◆ **WHAT NEEDS TO BE DONE**
Search the listing below for the word "pixel" and return each line that contains it.

>>>>

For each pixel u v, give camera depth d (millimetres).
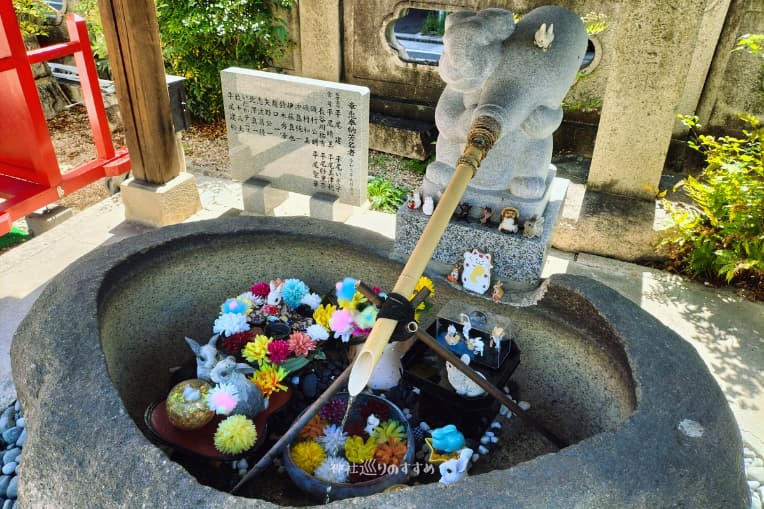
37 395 2188
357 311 3004
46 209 4898
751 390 3174
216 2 6156
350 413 2768
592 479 1821
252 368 2729
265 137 4363
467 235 2842
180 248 3037
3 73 3975
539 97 2518
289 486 2574
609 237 4367
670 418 2068
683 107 5383
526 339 2902
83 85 4461
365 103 3939
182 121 4707
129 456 1864
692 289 4059
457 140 2750
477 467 2723
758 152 4203
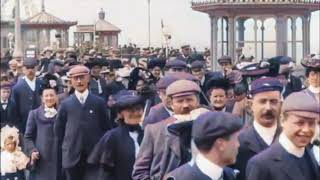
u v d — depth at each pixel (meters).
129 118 7.77
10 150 10.07
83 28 28.56
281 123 5.52
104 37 29.78
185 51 20.97
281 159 5.33
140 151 6.79
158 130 6.63
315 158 5.45
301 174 5.32
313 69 8.52
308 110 5.14
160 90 7.92
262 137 6.10
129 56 23.92
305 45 18.56
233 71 12.19
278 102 6.16
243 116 8.70
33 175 10.34
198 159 4.69
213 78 8.88
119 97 7.96
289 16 18.16
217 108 8.72
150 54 24.00
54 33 21.34
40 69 17.19
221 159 4.63
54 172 10.19
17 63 12.45
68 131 9.75
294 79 11.09
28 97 12.03
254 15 18.11
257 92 6.16
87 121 9.73
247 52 18.25
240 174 6.02
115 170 7.81
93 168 8.34
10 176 10.09
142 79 11.45
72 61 15.52
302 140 5.22
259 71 9.76
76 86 9.82
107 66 14.35
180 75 8.39
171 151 6.43
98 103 9.84
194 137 4.66
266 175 5.35
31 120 10.33
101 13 29.80
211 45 18.83
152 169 6.59
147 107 10.08
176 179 4.70
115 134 7.78
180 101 6.66
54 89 10.40
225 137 4.59
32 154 10.19
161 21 28.42
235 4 17.92
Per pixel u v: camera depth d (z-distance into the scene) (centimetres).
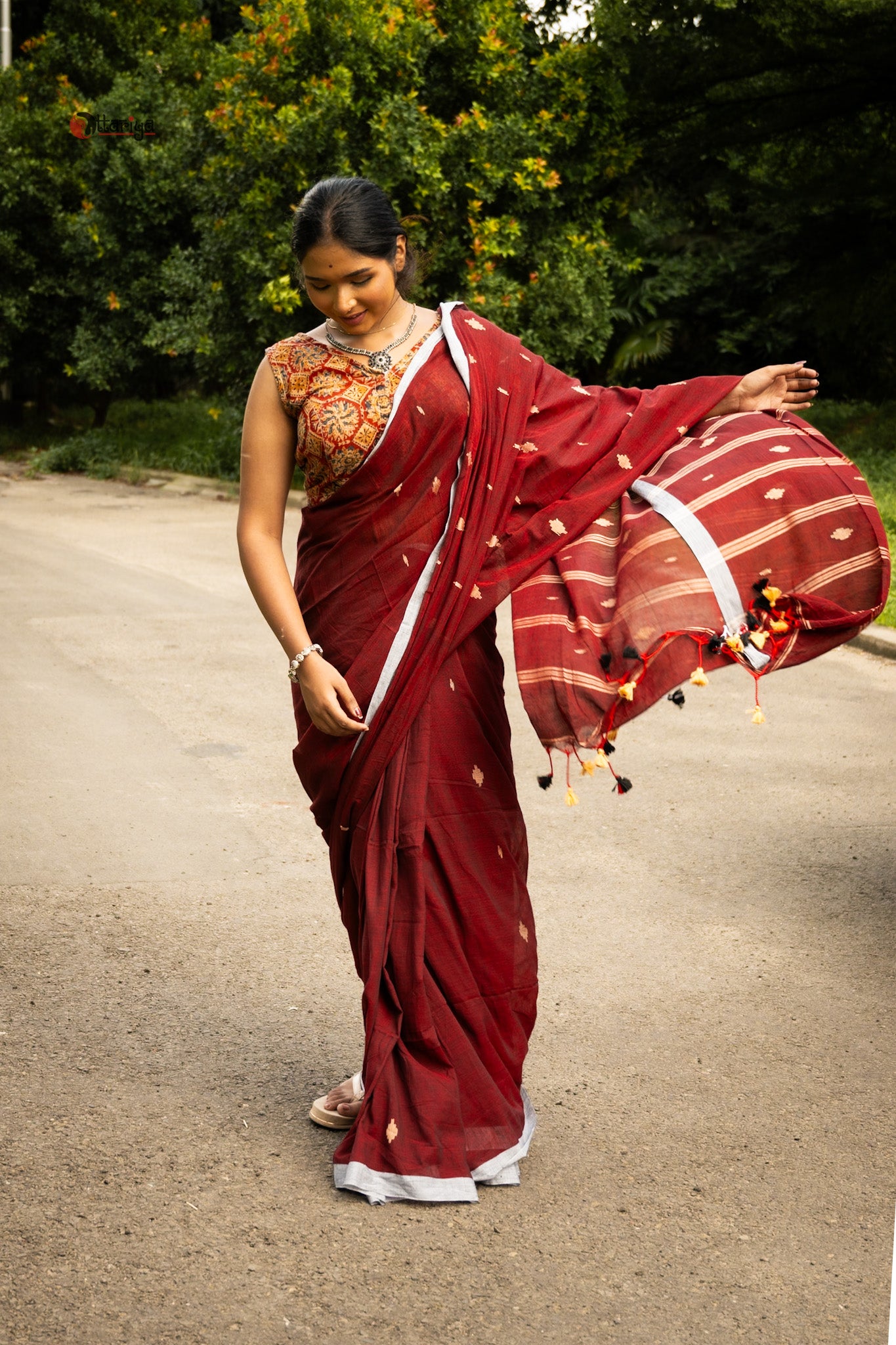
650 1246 246
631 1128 288
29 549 1111
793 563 248
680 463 257
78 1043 322
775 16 1327
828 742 596
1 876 426
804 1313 228
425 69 1412
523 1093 280
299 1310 227
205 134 1598
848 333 1697
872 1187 267
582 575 247
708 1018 339
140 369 1928
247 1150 277
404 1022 258
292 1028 332
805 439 261
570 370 1540
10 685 665
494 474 249
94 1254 241
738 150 1571
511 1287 234
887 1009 345
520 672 244
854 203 1512
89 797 504
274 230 1374
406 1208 257
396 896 254
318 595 259
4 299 1908
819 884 430
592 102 1434
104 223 1833
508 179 1371
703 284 1742
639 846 464
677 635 236
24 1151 274
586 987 356
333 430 248
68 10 2155
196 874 432
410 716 250
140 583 961
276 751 568
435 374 248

<<<<

◆ **ANSWER SPACE**
For each pixel u v, give camera depth d (millimetres).
u v d — depth at each pixel (meters).
Per pixel u v: camera depth d (z-distance into the scene) (centimetres).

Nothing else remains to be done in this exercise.